## Supplied records
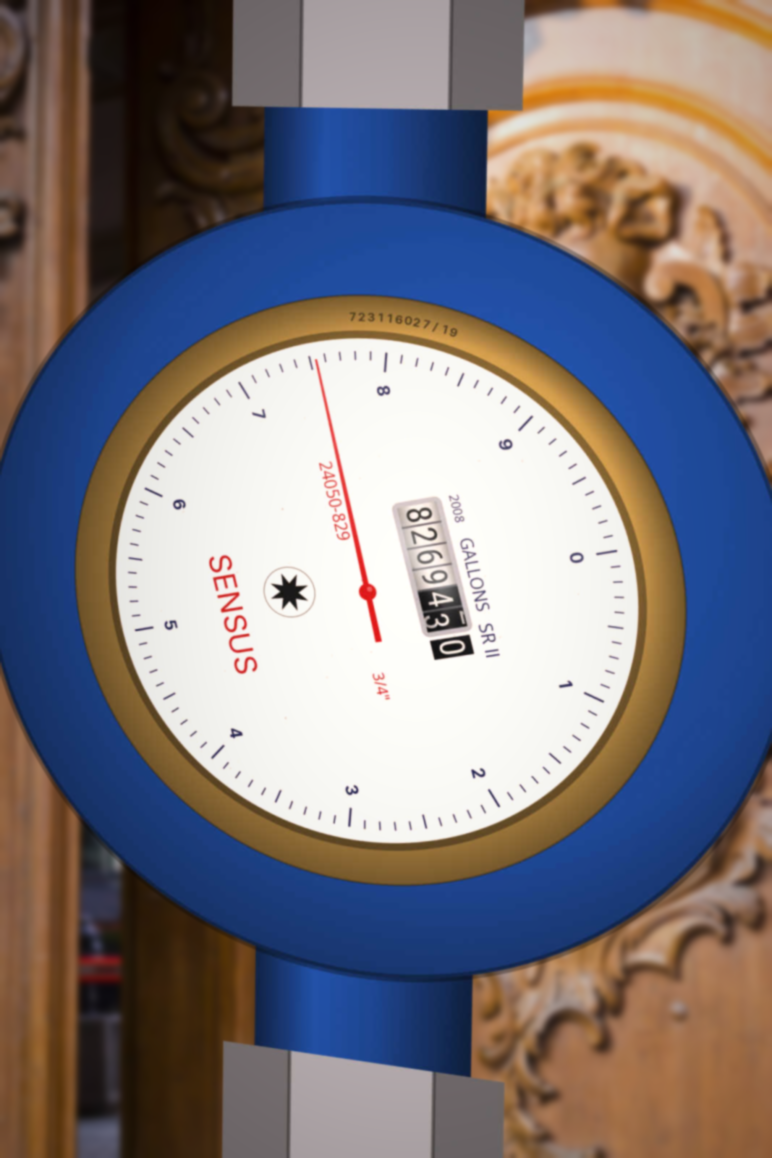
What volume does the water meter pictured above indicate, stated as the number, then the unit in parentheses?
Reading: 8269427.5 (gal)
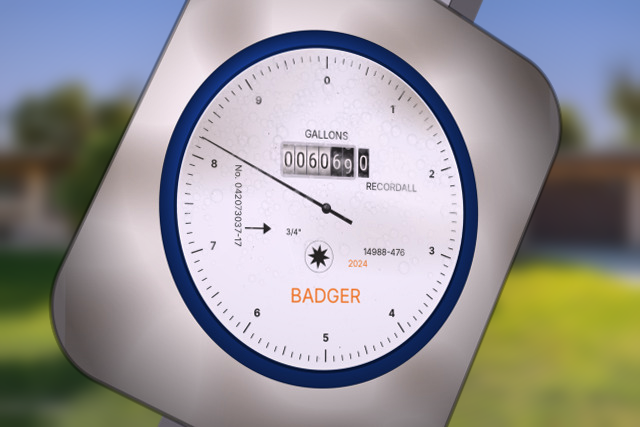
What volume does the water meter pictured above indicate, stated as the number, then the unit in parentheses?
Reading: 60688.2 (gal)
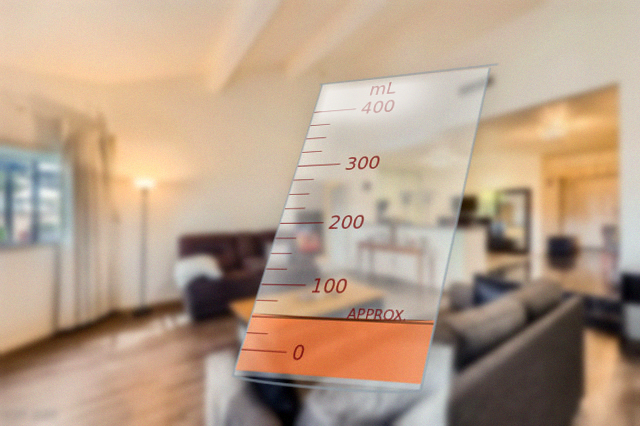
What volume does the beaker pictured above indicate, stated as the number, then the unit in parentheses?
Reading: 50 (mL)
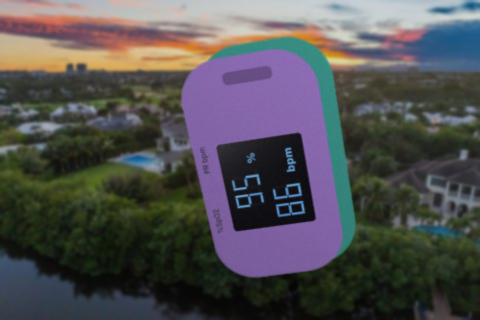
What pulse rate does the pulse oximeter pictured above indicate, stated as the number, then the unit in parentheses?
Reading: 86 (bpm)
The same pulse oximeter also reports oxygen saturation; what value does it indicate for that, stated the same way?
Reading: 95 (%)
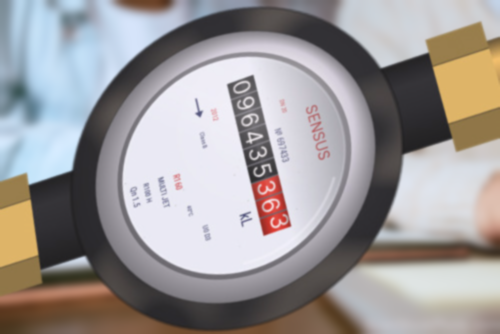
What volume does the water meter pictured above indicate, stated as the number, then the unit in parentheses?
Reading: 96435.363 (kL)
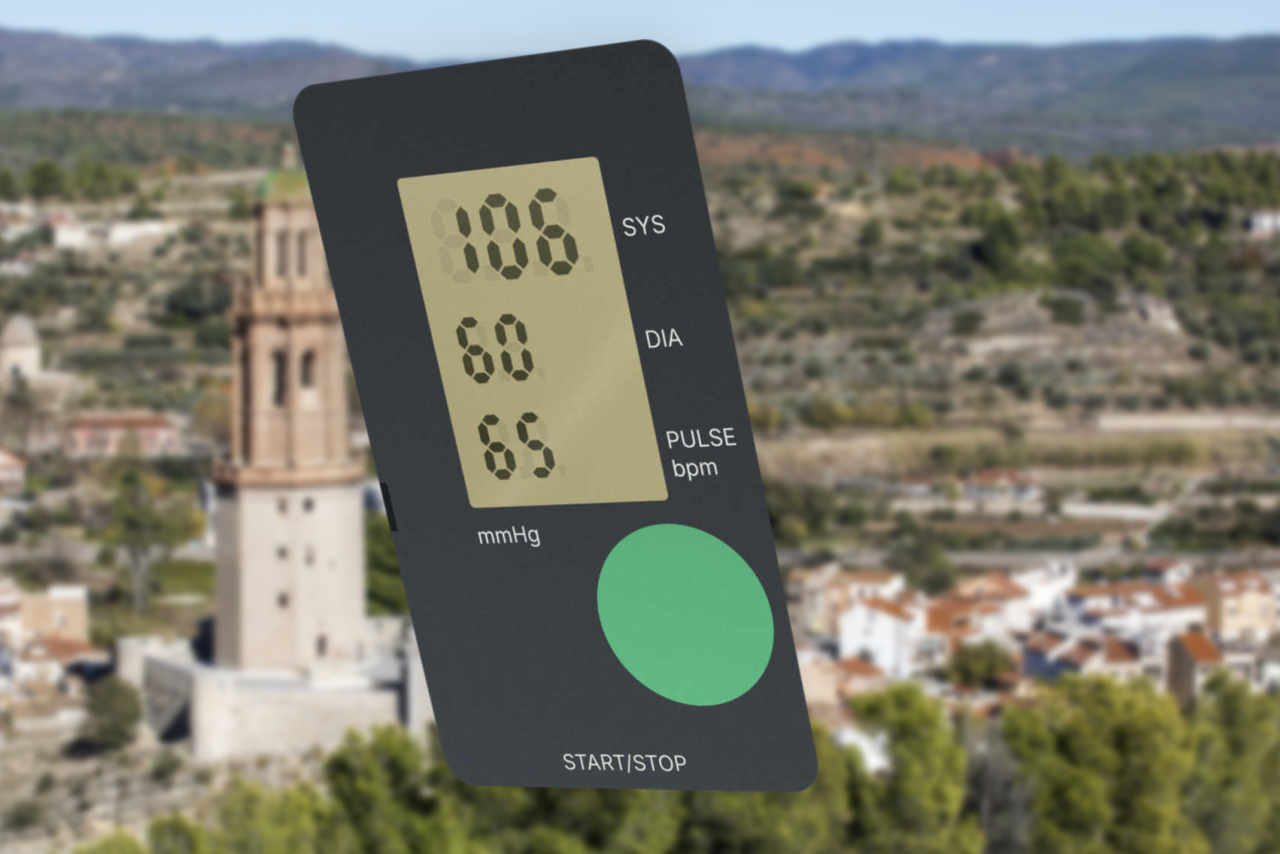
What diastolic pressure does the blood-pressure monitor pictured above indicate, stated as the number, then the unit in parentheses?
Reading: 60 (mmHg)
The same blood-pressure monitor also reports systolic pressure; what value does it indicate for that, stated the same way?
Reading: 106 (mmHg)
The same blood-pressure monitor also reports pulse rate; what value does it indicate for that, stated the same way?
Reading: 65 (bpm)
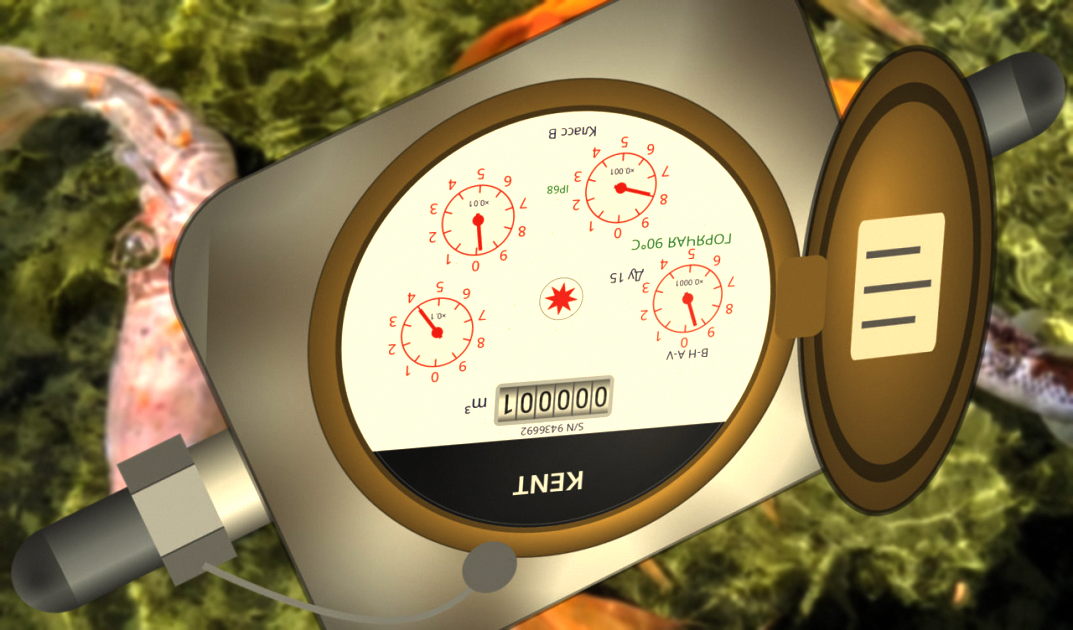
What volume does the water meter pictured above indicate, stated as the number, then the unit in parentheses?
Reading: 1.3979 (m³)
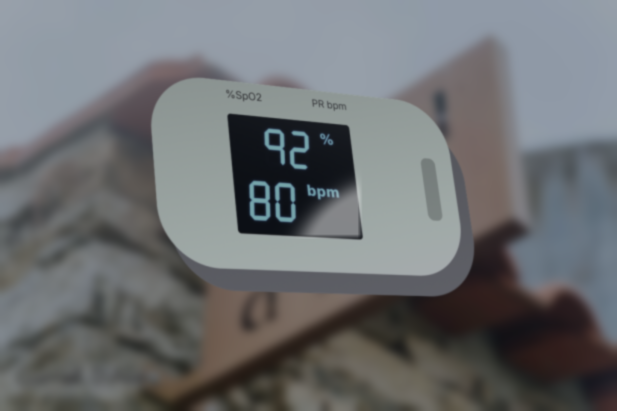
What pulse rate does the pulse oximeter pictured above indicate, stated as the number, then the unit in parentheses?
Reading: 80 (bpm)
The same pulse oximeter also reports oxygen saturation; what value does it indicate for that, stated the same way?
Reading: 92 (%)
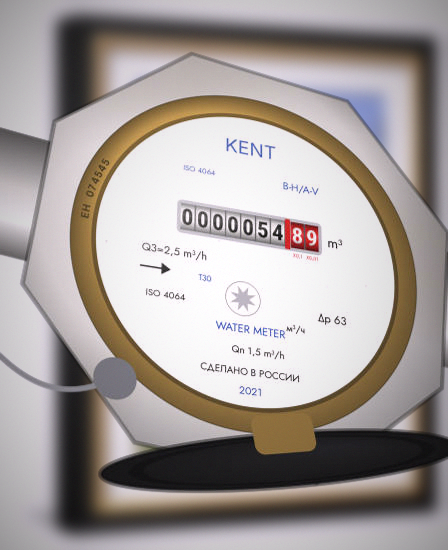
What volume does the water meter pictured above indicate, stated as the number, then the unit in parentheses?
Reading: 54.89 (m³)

## Task prompt
Revise the data above so that every "water meter" becomes "utility meter", keep everything else unchanged, and leave out the pictures.

## Exercise solution
What volume does the utility meter pictured above indicate, stated as the number, then the unit in parentheses?
Reading: 8269427.5 (gal)
What volume does the utility meter pictured above indicate, stated as the number, then the unit in parentheses?
Reading: 60688.2 (gal)
What volume does the beaker pictured above indicate, stated as the number, then the unit in parentheses?
Reading: 50 (mL)
What pulse rate does the pulse oximeter pictured above indicate, stated as the number, then the unit in parentheses?
Reading: 86 (bpm)
The same pulse oximeter also reports oxygen saturation; what value does it indicate for that, stated the same way?
Reading: 95 (%)
What volume does the utility meter pictured above indicate, stated as the number, then the unit in parentheses?
Reading: 96435.363 (kL)
What diastolic pressure does the blood-pressure monitor pictured above indicate, stated as the number, then the unit in parentheses?
Reading: 60 (mmHg)
The same blood-pressure monitor also reports systolic pressure; what value does it indicate for that, stated the same way?
Reading: 106 (mmHg)
The same blood-pressure monitor also reports pulse rate; what value does it indicate for that, stated the same way?
Reading: 65 (bpm)
What volume does the utility meter pictured above indicate, stated as the number, then the unit in parentheses?
Reading: 1.3979 (m³)
What pulse rate does the pulse oximeter pictured above indicate, stated as the number, then the unit in parentheses?
Reading: 80 (bpm)
The same pulse oximeter also reports oxygen saturation; what value does it indicate for that, stated the same way?
Reading: 92 (%)
What volume does the utility meter pictured above indicate, stated as the number, then the unit in parentheses?
Reading: 54.89 (m³)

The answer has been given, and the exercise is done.